Editeur : Manufacture de livres
Quand il s’agit de roman politique, j’attends de découvrir des faits que je ne connais pas et surtout un style qui m’emporte. Frédéric Paulin ou Dominique Manotti font partie de mes auteurs favoris dans ce domaine. Si j’ai commencé cette lecture en étant dubitatif, j’ai fini par être convaincu puis emporté puis passionné.
En tant que députée suppléante des Rhône-Alpes, Djamila Garrand-Boushaki fait des allers-retours entre Paris et sa circonscription. Elle remplace Serge Ruggieri devenu ministre de l’intérieur de François Hollande. Elle se rend à Privas pour soutenir une association protestante pour la charité. Elle a épousé Jean-Michel Garrand, Enarque et chef de cabinet de Ruggieri. Grâce à cela, la jeune femme originaire des banlieues de Bron-Terraillon a posé un pied parmi ceux qui comptent en politique. A la fin de la journée, Mediapart publie un article affirmant que Ruggieri a possédé un compte en banque au Luxembourg.

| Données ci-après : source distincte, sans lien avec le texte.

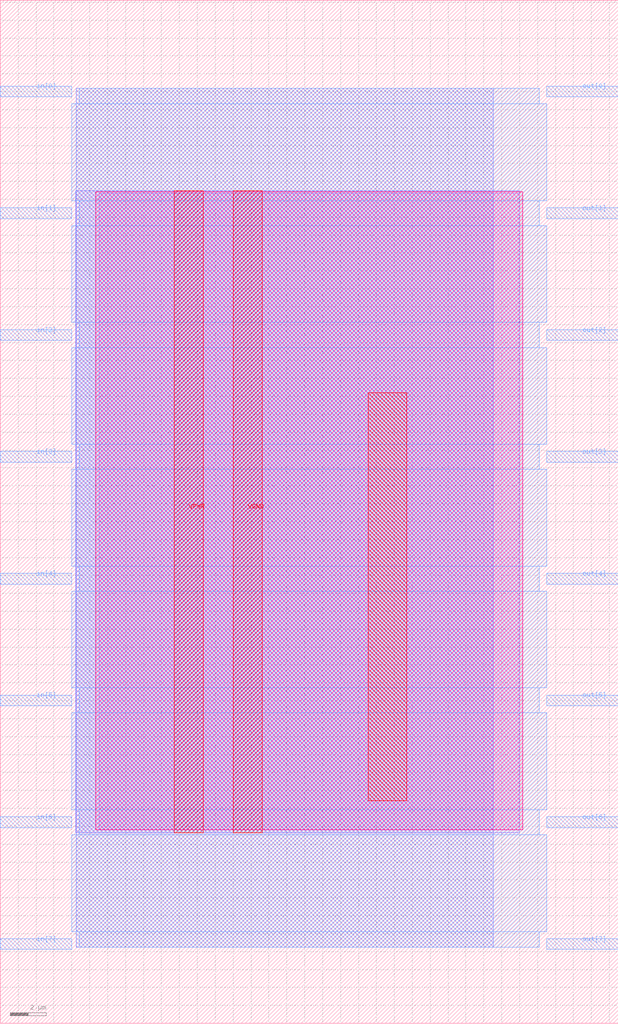
<source format=lef>
VERSION 5.7 ;
  NOWIREEXTENSIONATPIN ON ;
  DIVIDERCHAR "/" ;
  BUSBITCHARS "[]" ;
MACRO project1
  CLASS BLOCK ;
  FOREIGN project1 ;
  ORIGIN 0.000 0.000 ;
  SIZE 34.500 BY 57.120 ;
  PIN VGND
    DIRECTION INOUT ;
    USE GROUND ;
    PORT
      LAYER met4 ;
        RECT 13.020 10.640 14.620 46.480 ;
    END
  END VGND
  PIN VPWR
    DIRECTION INOUT ;
    USE POWER ;
    PORT
      LAYER met4 ;
        RECT 9.720 10.640 11.320 46.480 ;
    END
  END VPWR
  PIN in[0]
    DIRECTION INPUT ;
    USE SIGNAL ;
    ANTENNAGATEAREA 0.196500 ;
    PORT
      LAYER met3 ;
        RECT 0.000 51.720 4.000 52.320 ;
    END
  END in[0]
  PIN in[1]
    DIRECTION INPUT ;
    USE SIGNAL ;
    ANTENNAGATEAREA 0.126000 ;
    PORT
      LAYER met3 ;
        RECT 0.000 44.920 4.000 45.520 ;
    END
  END in[1]
  PIN in[2]
    DIRECTION INPUT ;
    USE SIGNAL ;
    ANTENNAGATEAREA 0.196500 ;
    PORT
      LAYER met3 ;
        RECT 0.000 38.120 4.000 38.720 ;
    END
  END in[2]
  PIN in[3]
    DIRECTION INPUT ;
    USE SIGNAL ;
    ANTENNAGATEAREA 0.196500 ;
    PORT
      LAYER met3 ;
        RECT 0.000 31.320 4.000 31.920 ;
    END
  END in[3]
  PIN in[4]
    DIRECTION INPUT ;
    USE SIGNAL ;
    ANTENNAGATEAREA 0.126000 ;
    PORT
      LAYER met3 ;
        RECT 0.000 24.520 4.000 25.120 ;
    END
  END in[4]
  PIN in[5]
    DIRECTION INPUT ;
    USE SIGNAL ;
    ANTENNAGATEAREA 0.196500 ;
    PORT
      LAYER met3 ;
        RECT 0.000 17.720 4.000 18.320 ;
    END
  END in[5]
  PIN in[6]
    DIRECTION INPUT ;
    USE SIGNAL ;
    ANTENNAGATEAREA 0.196500 ;
    PORT
      LAYER met3 ;
        RECT 0.000 10.920 4.000 11.520 ;
    END
  END in[6]
  PIN in[7]
    DIRECTION INPUT ;
    USE SIGNAL ;
    ANTENNAGATEAREA 0.213000 ;
    PORT
      LAYER met3 ;
        RECT 0.000 4.120 4.000 4.720 ;
    END
  END in[7]
  PIN out[0]
    DIRECTION OUTPUT ;
    USE SIGNAL ;
    ANTENNADIFFAREA 0.445500 ;
    PORT
      LAYER met3 ;
        RECT 30.500 51.720 34.500 52.320 ;
    END
  END out[0]
  PIN out[1]
    DIRECTION OUTPUT ;
    USE SIGNAL ;
    ANTENNADIFFAREA 0.445500 ;
    PORT
      LAYER met3 ;
        RECT 30.500 44.920 34.500 45.520 ;
    END
  END out[1]
  PIN out[2]
    DIRECTION OUTPUT ;
    USE SIGNAL ;
    ANTENNADIFFAREA 0.445500 ;
    PORT
      LAYER met3 ;
        RECT 30.500 38.120 34.500 38.720 ;
    END
  END out[2]
  PIN out[3]
    DIRECTION OUTPUT ;
    USE SIGNAL ;
    ANTENNADIFFAREA 0.445500 ;
    PORT
      LAYER met3 ;
        RECT 30.500 31.320 34.500 31.920 ;
    END
  END out[3]
  PIN out[4]
    DIRECTION OUTPUT ;
    USE SIGNAL ;
    ANTENNADIFFAREA 0.445500 ;
    PORT
      LAYER met3 ;
        RECT 30.500 24.520 34.500 25.120 ;
    END
  END out[4]
  PIN out[5]
    DIRECTION OUTPUT ;
    USE SIGNAL ;
    ANTENNADIFFAREA 0.445500 ;
    PORT
      LAYER met3 ;
        RECT 30.500 17.720 34.500 18.320 ;
    END
  END out[5]
  PIN out[6]
    DIRECTION OUTPUT ;
    USE SIGNAL ;
    ANTENNADIFFAREA 0.445500 ;
    PORT
      LAYER met3 ;
        RECT 30.500 10.920 34.500 11.520 ;
    END
  END out[6]
  PIN out[7]
    DIRECTION OUTPUT ;
    USE SIGNAL ;
    ANTENNADIFFAREA 0.795200 ;
    PORT
      LAYER met3 ;
        RECT 30.500 4.120 34.500 4.720 ;
    END
  END out[7]
  OBS
      LAYER nwell ;
        RECT 5.330 10.795 29.170 46.430 ;
      LAYER li1 ;
        RECT 5.520 10.795 28.980 46.325 ;
      LAYER met1 ;
        RECT 4.210 10.640 28.980 46.480 ;
      LAYER met2 ;
        RECT 4.230 4.235 27.510 52.205 ;
      LAYER met3 ;
        RECT 4.400 51.320 30.100 52.185 ;
        RECT 3.990 45.920 30.500 51.320 ;
        RECT 4.400 44.520 30.100 45.920 ;
        RECT 3.990 39.120 30.500 44.520 ;
        RECT 4.400 37.720 30.100 39.120 ;
        RECT 3.990 32.320 30.500 37.720 ;
        RECT 4.400 30.920 30.100 32.320 ;
        RECT 3.990 25.520 30.500 30.920 ;
        RECT 4.400 24.120 30.100 25.520 ;
        RECT 3.990 18.720 30.500 24.120 ;
        RECT 4.400 17.320 30.100 18.720 ;
        RECT 3.990 11.920 30.500 17.320 ;
        RECT 4.400 10.520 30.100 11.920 ;
        RECT 3.990 5.120 30.500 10.520 ;
        RECT 4.400 4.255 30.100 5.120 ;
      LAYER met4 ;
        RECT 20.535 12.415 22.705 35.185 ;
  END
END project1
END LIBRARY


</source>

Le commandant Alain Dubak a été muté de la Brigade des stupéfiants à la Brigade financière alors qu’il n’y connait rien. C’en est probablement la raison, d’ailleurs. Son équipe est composée du capitaine Joseph Filippo et la lieutenante Peggy Guilleminot, alors qu’ils devraient être six pour abattre leur boulot. Ils viennent de coincer Gérard Dalmaro, directeur général de la société Eau Noire, pour détournement et évasion fiscale.
Gérald Hébert est un barbouze qui a été mis de coté à la DCRI. Il a rendez-vous avec Hugues Corvoisier, directeur international de la sécurité d’un groupe majeur de l’énergie. Corvoisier roule pour Fillon. Ce groupe qui a remporté 80% des marchés publics de la région lyonnaise se sent gêné par la tournure des événements à propos de Ruggieri. Corvoisier lui demande de trouver une diversion.
J’ai commencé ce roman un peu à reculons, parce que j’attends d’un roman politique un fonds solide mais aussi un aspect fictif fourni par une intrigue forte et construite. Sans grande surprise, mes maîtres dans ce domaine sont James Ellroy, Dominique Manotti et plus récemment Frédéric Paulin. Je ne veux pas oublier non plus l’excellentissime French Tabloïd de Jean-Hugues Oppel dont La résistance des matériaux se rapproche.
François Médéline fait reposer son intrigue sur trois personnages forts, Djamila, femme politique calculatrice, Dubak, flic désabusé et tête brûlée et Hébert, un auteur de basses œuvres sur commande, qui vont intervenir alternativement dans le roman. Mais ce qui prend à la gorge, c’est le rythme de la narration, ce style haché, rapide, fait de petites phrases qui ne vous lâche plus et qui insuffle un battement d’urgence dans tout ce qui s’y passe.
Si on peut penser que le focus est mis sur l’affaire Cahusac, ministre du budget et condamné pour avoir détourné des sommes astronomiques, j’ai personnellement trouvé l’intérêt ailleurs. J’ai dépassé « l’ère » des Tous pourris, mais j’ai été fasciné par les relations des uns et des autres, leur entraide même quand ils font partie du camp adverse, leur façon de manipuler les médias ou la justice.
On va retrouver nombre de personnages connus, Mosco, Le Foll, Guéant, Sarkozy, Woerth, Hollande et tant d’autres à la fois dans l’histoire mais aussi à travers des pseudo-interceptions réalisées par la NSA. Personnellement, certaines conversations (téléphoniques ou SMS) ne m’ont apporté quelque chose que quand elles faisaient référence à une information relayée par les médias qu’ils avaient manipulés.
Et au final, si j’ai été réticent avant d’entamer ce roman, je l’ai terminé à la vitesse de la lumière tant l’écriture vous emporte dans son tourbillon jusqu’à nous faire ressentir un mal-être devant le drame démocratique et le niveau de manipulation que l’on subit, de la part de n’importe quel camp. Je ne suis pas sûr que ce roman donne envie d’aller voter alors qu’il nous permet de prendre du recul face à l’omnipotence des informations inutiles et parasites dont on nous gave à toute heure.
(Nota : je ne fais pas de politique).